[Extracted page text data]
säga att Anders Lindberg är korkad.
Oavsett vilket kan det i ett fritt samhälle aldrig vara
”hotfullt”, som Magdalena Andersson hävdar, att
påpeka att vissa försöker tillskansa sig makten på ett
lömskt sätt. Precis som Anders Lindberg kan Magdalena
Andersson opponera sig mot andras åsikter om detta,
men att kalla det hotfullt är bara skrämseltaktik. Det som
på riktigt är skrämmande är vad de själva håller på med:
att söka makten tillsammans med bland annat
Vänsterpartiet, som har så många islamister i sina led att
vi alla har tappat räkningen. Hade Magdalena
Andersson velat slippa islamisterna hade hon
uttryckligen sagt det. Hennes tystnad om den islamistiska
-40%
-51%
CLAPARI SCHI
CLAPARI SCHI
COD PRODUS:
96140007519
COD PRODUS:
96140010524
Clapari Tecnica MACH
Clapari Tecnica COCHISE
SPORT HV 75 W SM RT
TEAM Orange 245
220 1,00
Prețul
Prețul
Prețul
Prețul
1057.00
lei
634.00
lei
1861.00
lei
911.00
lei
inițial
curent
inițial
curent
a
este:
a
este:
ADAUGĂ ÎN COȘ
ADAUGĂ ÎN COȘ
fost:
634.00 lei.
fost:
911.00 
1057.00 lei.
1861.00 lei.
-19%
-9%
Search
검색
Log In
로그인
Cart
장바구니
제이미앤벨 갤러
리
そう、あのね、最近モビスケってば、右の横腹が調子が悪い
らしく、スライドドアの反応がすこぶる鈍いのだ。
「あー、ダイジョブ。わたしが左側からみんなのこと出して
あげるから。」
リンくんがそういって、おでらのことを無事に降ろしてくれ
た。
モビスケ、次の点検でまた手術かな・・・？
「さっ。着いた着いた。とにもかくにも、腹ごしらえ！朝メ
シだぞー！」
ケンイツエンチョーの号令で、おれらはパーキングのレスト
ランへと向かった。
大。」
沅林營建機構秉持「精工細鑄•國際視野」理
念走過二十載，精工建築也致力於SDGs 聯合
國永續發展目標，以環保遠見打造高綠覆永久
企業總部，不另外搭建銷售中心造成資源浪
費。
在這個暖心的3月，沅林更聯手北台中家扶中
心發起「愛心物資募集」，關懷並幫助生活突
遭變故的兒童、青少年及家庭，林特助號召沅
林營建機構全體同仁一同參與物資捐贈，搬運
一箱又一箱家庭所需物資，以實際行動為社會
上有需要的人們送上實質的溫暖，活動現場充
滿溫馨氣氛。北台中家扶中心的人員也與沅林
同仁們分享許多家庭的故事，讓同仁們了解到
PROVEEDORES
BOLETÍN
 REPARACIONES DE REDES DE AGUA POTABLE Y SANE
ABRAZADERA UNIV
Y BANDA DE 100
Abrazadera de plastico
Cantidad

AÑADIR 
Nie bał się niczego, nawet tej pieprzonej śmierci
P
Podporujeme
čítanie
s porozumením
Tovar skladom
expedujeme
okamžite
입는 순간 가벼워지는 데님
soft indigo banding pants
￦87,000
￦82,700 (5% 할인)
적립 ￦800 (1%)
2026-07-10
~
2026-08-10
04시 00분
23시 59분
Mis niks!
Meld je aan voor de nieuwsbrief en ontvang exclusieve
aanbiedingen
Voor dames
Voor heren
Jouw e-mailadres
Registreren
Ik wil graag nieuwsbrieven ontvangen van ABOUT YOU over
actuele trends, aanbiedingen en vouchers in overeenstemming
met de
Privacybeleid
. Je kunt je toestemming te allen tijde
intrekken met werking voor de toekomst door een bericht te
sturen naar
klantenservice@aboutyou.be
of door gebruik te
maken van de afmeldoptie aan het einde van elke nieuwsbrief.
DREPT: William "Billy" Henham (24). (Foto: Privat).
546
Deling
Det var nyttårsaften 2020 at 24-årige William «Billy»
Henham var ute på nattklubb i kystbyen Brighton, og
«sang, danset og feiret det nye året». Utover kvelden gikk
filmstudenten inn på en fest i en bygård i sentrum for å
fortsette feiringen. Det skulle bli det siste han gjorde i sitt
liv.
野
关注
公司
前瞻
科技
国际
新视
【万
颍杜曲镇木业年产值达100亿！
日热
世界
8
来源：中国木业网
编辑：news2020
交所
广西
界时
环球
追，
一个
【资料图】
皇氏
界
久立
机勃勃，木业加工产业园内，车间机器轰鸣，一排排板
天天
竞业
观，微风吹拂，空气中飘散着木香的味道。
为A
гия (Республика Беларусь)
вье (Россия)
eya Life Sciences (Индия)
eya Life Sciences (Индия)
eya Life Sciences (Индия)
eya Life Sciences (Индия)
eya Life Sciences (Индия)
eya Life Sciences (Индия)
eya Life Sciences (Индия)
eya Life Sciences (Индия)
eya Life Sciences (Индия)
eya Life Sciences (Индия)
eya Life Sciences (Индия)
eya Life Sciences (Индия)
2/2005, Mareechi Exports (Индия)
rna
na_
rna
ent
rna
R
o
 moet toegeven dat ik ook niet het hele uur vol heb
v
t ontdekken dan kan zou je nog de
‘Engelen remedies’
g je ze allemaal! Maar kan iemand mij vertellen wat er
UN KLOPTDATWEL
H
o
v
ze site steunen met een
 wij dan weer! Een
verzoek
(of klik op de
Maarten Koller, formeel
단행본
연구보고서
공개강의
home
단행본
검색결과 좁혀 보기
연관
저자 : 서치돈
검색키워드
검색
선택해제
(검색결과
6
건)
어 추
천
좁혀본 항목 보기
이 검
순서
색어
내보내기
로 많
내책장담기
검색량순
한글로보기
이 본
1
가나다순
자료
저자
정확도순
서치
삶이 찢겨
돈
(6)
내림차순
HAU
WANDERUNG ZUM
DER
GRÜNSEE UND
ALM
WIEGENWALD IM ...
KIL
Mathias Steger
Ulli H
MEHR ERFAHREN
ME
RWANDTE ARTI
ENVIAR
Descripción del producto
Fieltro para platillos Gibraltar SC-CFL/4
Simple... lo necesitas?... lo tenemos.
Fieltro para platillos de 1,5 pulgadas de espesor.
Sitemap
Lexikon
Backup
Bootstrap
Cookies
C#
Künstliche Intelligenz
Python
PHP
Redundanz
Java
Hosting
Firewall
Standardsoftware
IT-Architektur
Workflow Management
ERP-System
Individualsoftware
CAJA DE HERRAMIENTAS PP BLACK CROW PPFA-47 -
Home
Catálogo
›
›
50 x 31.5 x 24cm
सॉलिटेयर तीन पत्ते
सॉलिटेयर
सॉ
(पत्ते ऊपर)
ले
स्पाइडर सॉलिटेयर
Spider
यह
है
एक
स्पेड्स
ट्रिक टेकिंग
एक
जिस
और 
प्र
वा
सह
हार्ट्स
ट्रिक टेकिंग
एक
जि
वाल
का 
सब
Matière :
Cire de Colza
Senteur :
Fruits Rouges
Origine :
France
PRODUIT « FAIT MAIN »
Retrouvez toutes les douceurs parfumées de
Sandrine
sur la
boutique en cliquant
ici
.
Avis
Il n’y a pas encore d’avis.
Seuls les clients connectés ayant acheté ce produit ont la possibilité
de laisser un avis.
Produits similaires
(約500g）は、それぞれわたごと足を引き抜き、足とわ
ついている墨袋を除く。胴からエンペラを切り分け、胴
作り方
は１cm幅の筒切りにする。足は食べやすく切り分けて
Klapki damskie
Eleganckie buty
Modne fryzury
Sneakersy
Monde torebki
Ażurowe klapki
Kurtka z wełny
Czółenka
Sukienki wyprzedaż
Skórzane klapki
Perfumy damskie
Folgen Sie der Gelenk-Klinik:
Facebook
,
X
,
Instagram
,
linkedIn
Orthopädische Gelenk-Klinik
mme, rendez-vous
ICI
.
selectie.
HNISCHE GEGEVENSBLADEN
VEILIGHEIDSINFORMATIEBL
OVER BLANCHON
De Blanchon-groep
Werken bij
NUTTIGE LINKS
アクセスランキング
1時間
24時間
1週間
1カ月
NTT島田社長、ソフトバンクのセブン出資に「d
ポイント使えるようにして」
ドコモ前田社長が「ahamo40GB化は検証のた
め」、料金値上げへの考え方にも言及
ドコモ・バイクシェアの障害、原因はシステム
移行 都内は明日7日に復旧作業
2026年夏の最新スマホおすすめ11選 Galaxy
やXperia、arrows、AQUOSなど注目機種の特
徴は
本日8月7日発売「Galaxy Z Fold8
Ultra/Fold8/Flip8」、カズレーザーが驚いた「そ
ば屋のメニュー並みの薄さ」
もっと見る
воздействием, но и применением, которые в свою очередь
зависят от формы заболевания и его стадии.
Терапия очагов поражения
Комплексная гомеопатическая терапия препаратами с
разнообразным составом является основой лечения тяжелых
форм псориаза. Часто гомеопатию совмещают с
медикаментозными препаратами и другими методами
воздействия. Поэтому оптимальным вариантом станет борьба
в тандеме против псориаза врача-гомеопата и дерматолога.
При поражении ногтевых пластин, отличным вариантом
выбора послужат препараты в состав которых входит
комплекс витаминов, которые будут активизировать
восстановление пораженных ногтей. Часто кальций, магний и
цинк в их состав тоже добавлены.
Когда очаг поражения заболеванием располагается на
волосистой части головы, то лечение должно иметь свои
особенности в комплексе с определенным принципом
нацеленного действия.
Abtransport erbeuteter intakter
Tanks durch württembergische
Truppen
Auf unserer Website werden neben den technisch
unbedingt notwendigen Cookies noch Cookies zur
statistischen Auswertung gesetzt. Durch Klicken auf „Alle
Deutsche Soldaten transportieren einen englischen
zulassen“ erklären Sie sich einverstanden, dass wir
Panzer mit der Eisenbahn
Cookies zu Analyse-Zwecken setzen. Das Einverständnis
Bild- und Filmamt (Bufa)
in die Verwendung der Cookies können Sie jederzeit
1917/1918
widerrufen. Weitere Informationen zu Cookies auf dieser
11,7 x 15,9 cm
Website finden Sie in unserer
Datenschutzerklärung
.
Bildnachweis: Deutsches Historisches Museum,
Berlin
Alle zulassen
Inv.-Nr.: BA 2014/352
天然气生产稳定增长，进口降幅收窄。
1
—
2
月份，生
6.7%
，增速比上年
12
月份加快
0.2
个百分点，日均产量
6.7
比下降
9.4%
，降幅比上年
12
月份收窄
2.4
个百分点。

Instructions to follow:
Only the lines above from the line containing "Комплексная гомеопатическая терапия" through the line containing "воздействия. Поэтому оптимальным" should be retyped, exactly and with both ends included.

Written answer:
Комплексная гомеопатическая терапия препаратами с
разнообразным составом является основой лечения тяжелых
форм псориаза. Часто гомеопатию совмещают с
медикаментозными препаратами и другими методами
воздействия. Поэтому оптимальным вариантом станет борьба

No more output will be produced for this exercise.